In Hashtag Islam, Gary Bunt – a pioneer of the study of Islam and the internet – builds upon the arguments of his three previous books; iMuslims, Islam in the Digital Age and Virtually Islamic, to illustrate how Muslims produce and consume digital content in “Islamic Cyber Environments.”

This book provides readers with cutting edge analysis of how technology influences the dissemination of Islamic thought, mobilisation and networking.

The author explores the impact of these developments upon Muslim beliefs and practices, particularly in relation to issues of power, communication and interpretations that have reshaped the understanding of Islam and religious authority.

Most of the early use of the internet by Muslims from the late 1990s onwards saw the creation of various online platforms that enabled people to access virtual fatawa banks, search religious texts and connect with like-minded communities around the world.

These trends have continued and accelerated in the last two decades resulting in the huge diversity web portals, social media interfaces and online digital platforms that mirror the complexity of offline, Muslim lives.

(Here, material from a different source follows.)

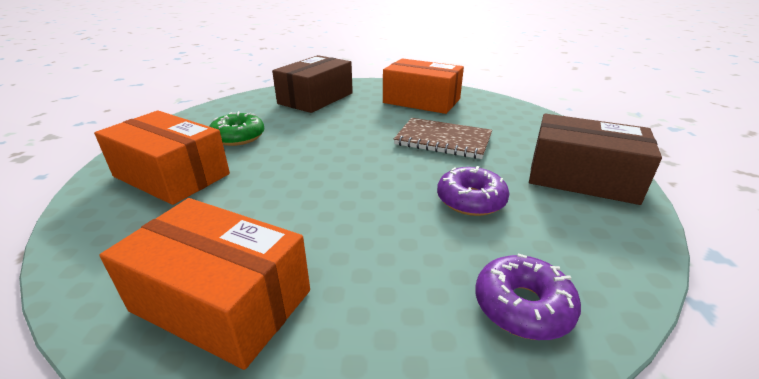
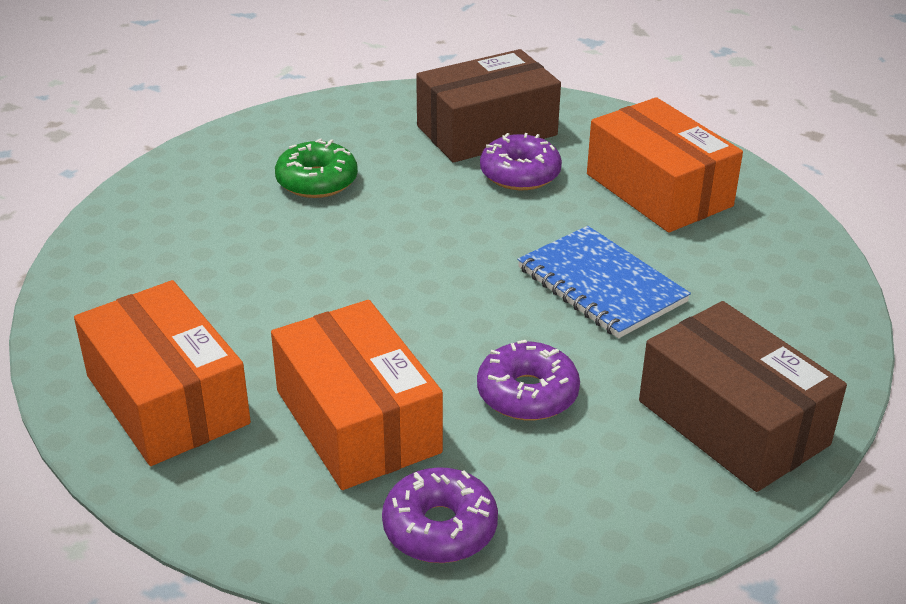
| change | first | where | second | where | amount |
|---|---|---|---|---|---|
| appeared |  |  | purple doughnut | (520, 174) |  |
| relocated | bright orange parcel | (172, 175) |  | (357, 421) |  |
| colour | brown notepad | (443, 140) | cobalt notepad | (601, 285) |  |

It has also reproduced the choices people make in the real world in how they align with their theological, ideological or juristic affiliations. Alternatively, some take a mix and match approach and go “fatwa shopping” or request a “snapwa” via Snapchat to suit their individual tastes.

Online Islam has produced its own challenges and helped enable the emergence of the “celebrity sheikh” and also allowed individuals without legitimate credentials  to gain large followings to pronounce upon serious issues that they are not qualified to speak about.

Muslims are no different to non-Muslims in using social media such as Facebook, Twitter or YouTube, or utilise applications on closed messaging groups such as WhatsApp, or to use the internet to explore mundane matters as well as religious concerns.

Islam has become profitable and big businesses have caught up with lucrative opportunities presented in the Islamic knowledge economy when the likes of Google developed a Ramadan Hub and Qibla Finder back in 2017. This increasing proliferation of halal goods and services raise deeper questions about consumerism and Islam and appears to vindicate a suggestion made 10 years ago in Meccanomics, that ‘the great battle for the soul of the Muslim world will be fought not over religion but over market capitalism.’

While the internet has made it easier for some to find a spouse it is also blamed for being a factor in the rising rates of divorce among Muslims and has encouraged permissive behaviour and religiously inappropriate relationships as inevitable by-products of Facebook and marriage/dating websites such as and muzmatch.

The net has also become a space where Muslim women have challenged traditional gender roles with increasingly reflecting female led religious, social and cultural activism. This has been criticised by some male scholars who reinforce patriarchal interpretations of Islam in the name of protecting women.

In Saudia Arabia, Sheikh Saad El-Ghamidi, argued that women should not be allowed log on to the web without a male guardian, but he was quickly challenged and mocked for his infantilising judgement. This type of paternalism is ignored by the creation of women-only digital spaces, such as internet cafés in Afghanistan as well as female academics and scholars such as Dr Farhat Hashmi, who offers religious instructions via her satellite television show, website and apps such as Quran and Hand.

The book also notes that despite censorship in some Muslim countries, the net is the most popular source of news and information for tens of millions of people.

The policing of social media activity and prosecution of individuals for the content of their posts, still poses a problem in certain states such as Turkey, Iran and Malaysia, However, tech-savvy users have always found ways to bypass these restrictions and use encrypted tools and alternative platforms as demonstrated during the Arab Uprisings and other recent mass protests.

The darker side of the web is explored in the chapters on E-Jihad and Gen-ISIS as Bunt examines the online campaigns of the Taliban, al-Qaeda, al-Shabaab, and others. Their messages on online videos and digital magazines are remarkably resilient to proscription on social media such as Twitter, Telegram and Kirk.

Supporters of extremist websites are able to target young people by adopting aspects of popular culture and gaming imagery such as Call of Duty, to create distinct brands that would appeal to ‘millennial mujahids’.

At the same time, governments and religious organisations have developed online strategies to counter the propaganda of violent groups through various ‘hacktivist’ networks and suspension of their social media accounts.
As the author notes, in an “increasingly complex digital souk of ideas, it is only through creativity and innovation that some messages will ever be heard, while others require the momentum of support (and perhaps a popular hashtag) in order to reach audience momentum.”
This book offers a concise overview of the consequences of information communication technologies. It is well-worth reading for anyone with an interest in the internet and will be of particular value to academics and policy makers.